Но теперь у Давида было два револьвера – и оба из них плевались огнем в сторону преследователей, разом присмиревших, вновь затаившихся.
В этот самый момент, взглянув на лежавшую в двух шагах от него женщину, Давид ясно понял, что вдвоем с Леей ему не уйти. Эта мысль так поразила его, что едва не лишила рассудка. Разорвав ворот рубахи, вцепившись в шею, Давид хотел, но не мог оторвать взгляда от Леи. Волосы ее, перепачканные в саже и слипшиеся в еще не запекшейся крови, разметались по лицу как-то необычно, некрасиво и глупо. Как неуклюже она лежала сейчас, точно выброшенная из окна капризной детской рукой большая мертвая кукла.
Но, может быть, Лея действительно мертва?!
Как упоительна сейчас показалась ему эта мысль! Но разве есть разница – мертва она или нет? Что выиграет Лея, если он погибнет вместе с ней? Что?!. И тогда перед ним, неотрывно глядевшим на лежавшую фигуру женщины, явилось другое: в пылавшую от солнца гостиную входила юная рыжеволосая девочка, в огромных синих глазах которой кружились над морем белые чайки. Сколько прошло этих лет: двадцать? сто? вечность?.. Нужно было решаться. В это мгновение Лея пошевелилась. Он отпрянул и, еще раз поглядев в ее полуоткрытые, ничего не видевшие глаза, прошептал:
– Прощай.
Давид отступил еще на шаг. Вытянув руку и прицелившись, он нажал на спуск.

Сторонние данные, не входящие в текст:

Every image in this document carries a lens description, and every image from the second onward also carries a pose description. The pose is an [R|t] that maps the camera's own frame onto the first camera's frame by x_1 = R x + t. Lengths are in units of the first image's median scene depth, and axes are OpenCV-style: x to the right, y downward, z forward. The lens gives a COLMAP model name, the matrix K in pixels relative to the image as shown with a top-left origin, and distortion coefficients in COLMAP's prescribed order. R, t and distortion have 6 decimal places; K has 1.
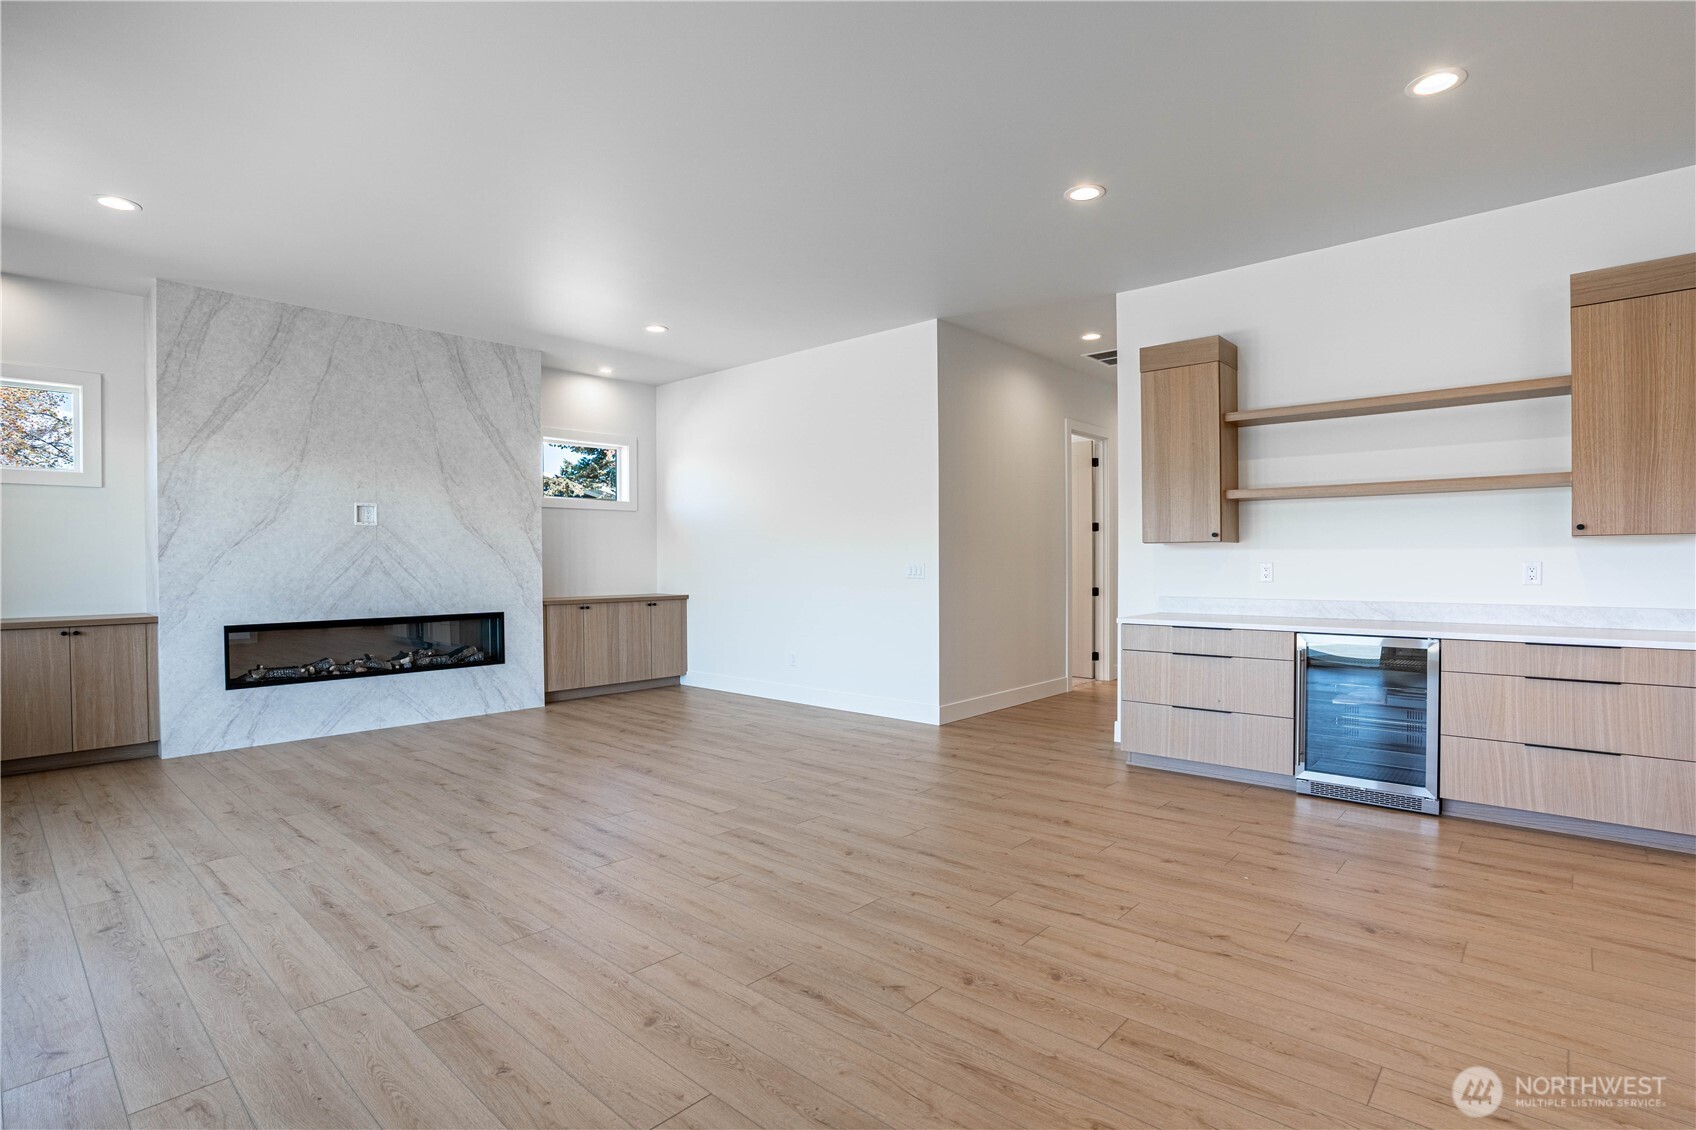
lens RADIAL K [[825.6, 0, 848.0], [0, 825.6, 565.0], [0, 0, 1]] dist [-0.048320, 0.017210]
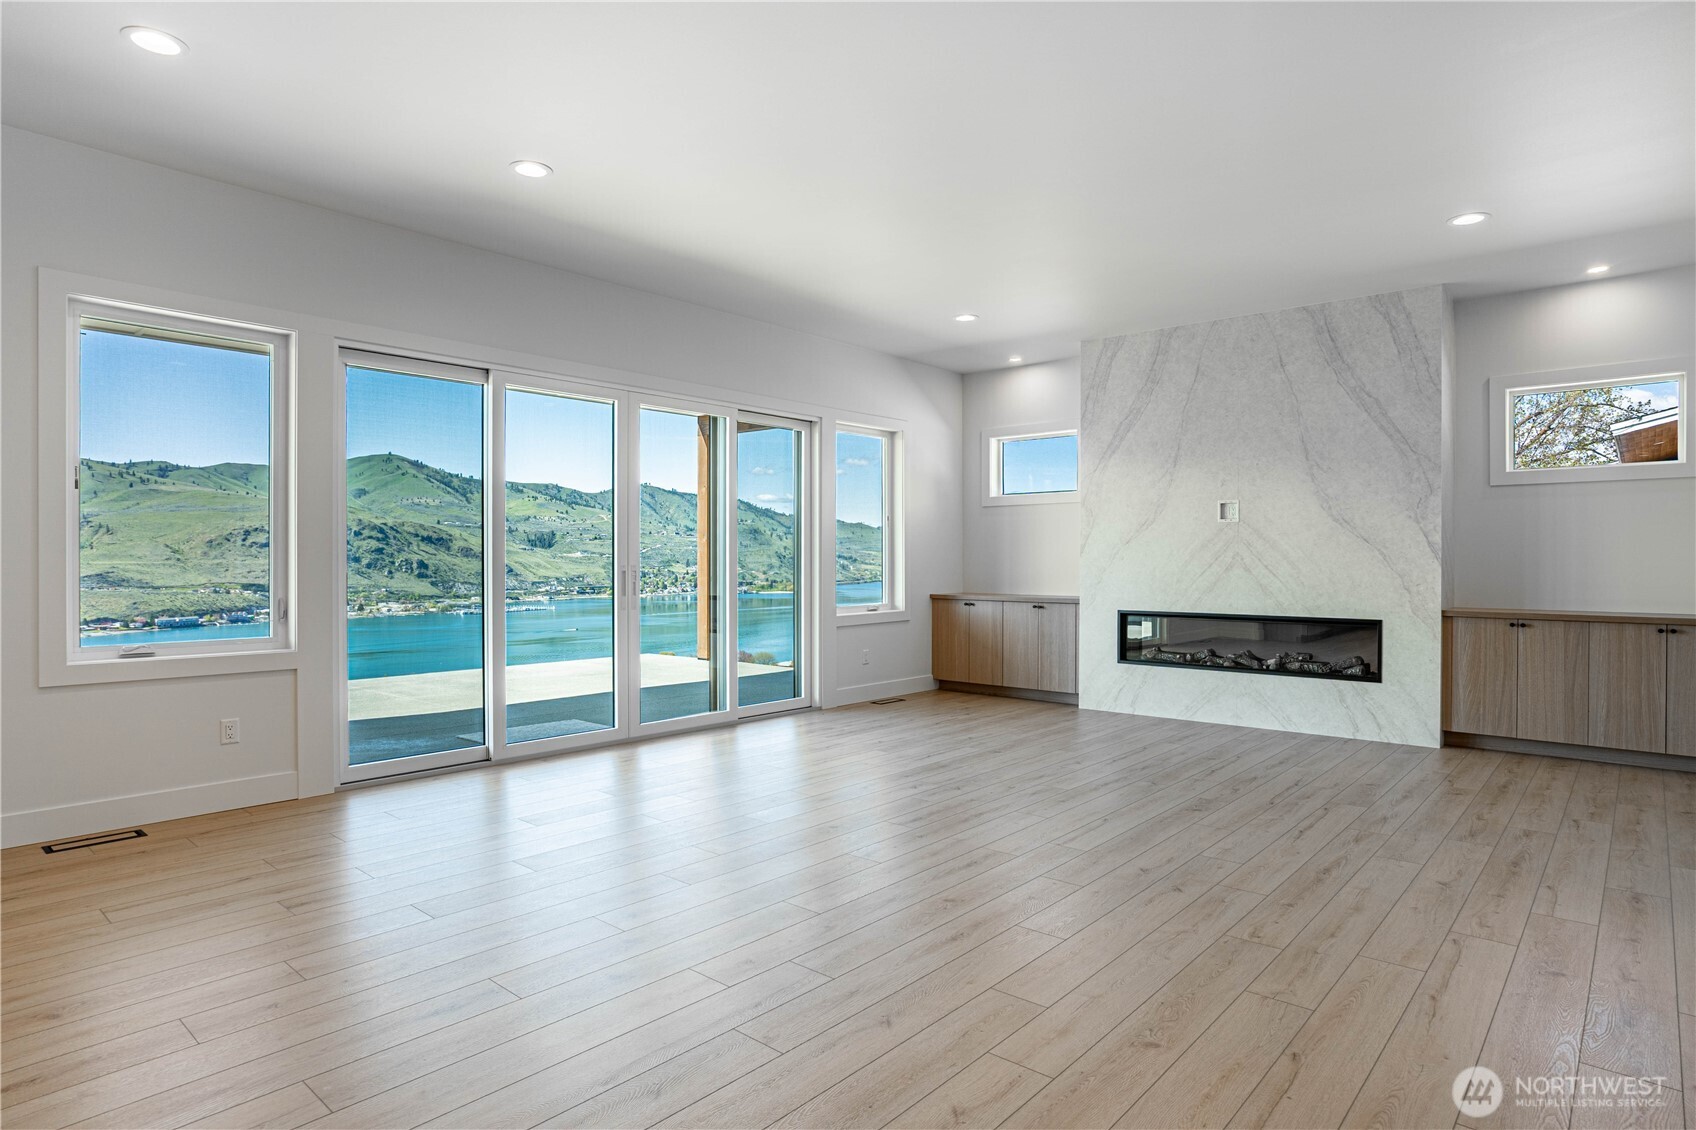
lens RADIAL K [[936.0, 0, 843.1], [0, 936.0, 559.7], [0, 0, 1]] dist [-0.063333, 0.038741]
pose [[0.011771, 0.006749, -0.999908, 0.581133], [-0.007007, 0.999953, 0.006667, -0.006526], [0.999906, 0.006928, 0.011818, 0.526255]]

Но барабан револьвера оказался пуст.
…Давид бежал, не останавливаясь и не прислушиваясь к выстрелам, разбивающим ночь за его спиной. Когда он подбегал к перекрестку, его чуть не сбил вылетевший из-за угла большой черный автомобиль. Взревев, машина помчалась к «Олимпу». Едва успевший увернуться, Давид кинулся в противоположную сторону.
Глава 5
Бегство (эпилог)
1
Давид уронил каминные щипцы на угли, и сноп ярких искр взорвался горящими звездочками за каминной решеткой. Внезапно нахлынувшие воспоминания ушли, вернув его в дом бургомистра Витгоффа, в эту комнату, за окнами которой давно был вечер.
Лея обернулась. По ее лицу плыли теплые отсветы каминного огня. Давид пытался рассмотреть ее глаза. Что же творилось сейчас в них? Что творилось сейчас в ее сердце? Любящие и любимые, погибшие и не воскресшие, война, жестокость и еще предательство – ничто не прошло бесследно!
Лея отошла от окна.
– Что происходит с тобой, Давид? Что происходит с нами? Мы – чужие друг другу? Я не верю в это. Я не хочу этому верить. Все, что происходит с нами теперь, сейчас, это ложь!.. Дай мне руку, Давид…

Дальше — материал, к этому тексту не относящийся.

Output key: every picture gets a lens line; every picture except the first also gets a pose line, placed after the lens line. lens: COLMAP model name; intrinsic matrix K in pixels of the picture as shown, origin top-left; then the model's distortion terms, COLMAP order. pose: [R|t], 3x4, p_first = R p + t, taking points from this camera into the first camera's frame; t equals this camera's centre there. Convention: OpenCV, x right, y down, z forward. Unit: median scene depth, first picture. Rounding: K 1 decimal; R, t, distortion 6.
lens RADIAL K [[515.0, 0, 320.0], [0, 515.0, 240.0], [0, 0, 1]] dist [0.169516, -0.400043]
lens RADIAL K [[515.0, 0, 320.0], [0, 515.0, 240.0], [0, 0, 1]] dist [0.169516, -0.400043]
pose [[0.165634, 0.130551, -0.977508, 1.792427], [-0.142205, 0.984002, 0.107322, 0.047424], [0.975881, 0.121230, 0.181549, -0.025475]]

Он все-таки решился, поднял голову. Никогда он не видел ее глаз такими. Они светились, горели так, словно их зажег какой-то неведомый ему дух.

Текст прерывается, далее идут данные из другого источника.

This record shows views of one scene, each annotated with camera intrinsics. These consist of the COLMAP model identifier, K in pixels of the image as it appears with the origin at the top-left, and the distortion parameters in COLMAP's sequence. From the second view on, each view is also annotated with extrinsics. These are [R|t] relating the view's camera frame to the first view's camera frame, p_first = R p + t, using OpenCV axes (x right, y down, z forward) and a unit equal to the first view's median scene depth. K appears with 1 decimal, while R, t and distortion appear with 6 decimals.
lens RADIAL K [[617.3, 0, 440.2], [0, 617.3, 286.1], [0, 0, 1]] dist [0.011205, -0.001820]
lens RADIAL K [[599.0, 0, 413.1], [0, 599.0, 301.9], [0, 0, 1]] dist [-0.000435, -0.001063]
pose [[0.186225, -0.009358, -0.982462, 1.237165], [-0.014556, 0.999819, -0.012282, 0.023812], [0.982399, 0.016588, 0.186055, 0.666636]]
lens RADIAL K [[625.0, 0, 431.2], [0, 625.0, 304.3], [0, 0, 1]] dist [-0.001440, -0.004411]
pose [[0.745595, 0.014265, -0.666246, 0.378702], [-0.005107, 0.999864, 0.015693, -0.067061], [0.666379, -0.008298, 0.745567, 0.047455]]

– Дай же руку! – повторила она. – Идем со мной, Давид. Там, куда торопишься ты, страшно. Идем со мной…
Не поднимаясь с кресла, он молча смотрел в ее глаза. А потом опустил голову, оставшись сгорбленным, непроницаемым, чужим.
– Я хочу уехать, – сказал он. – Сейчас же.
Не сразу, словно не желая мириться с услышанным, Лея отвернулась:
– Уезжай… Нет, прежде я расскажу тебе кое о чем.
Она села на широкий кожаный диван, что стоял у стены, противоположной камину, и по лицу ее, по изумрудному платью, медным волосам поползли, точно скопище змей, горячие языки каминного огня. Отсветы плясали на ее губах, бровях, путались в завитках волос.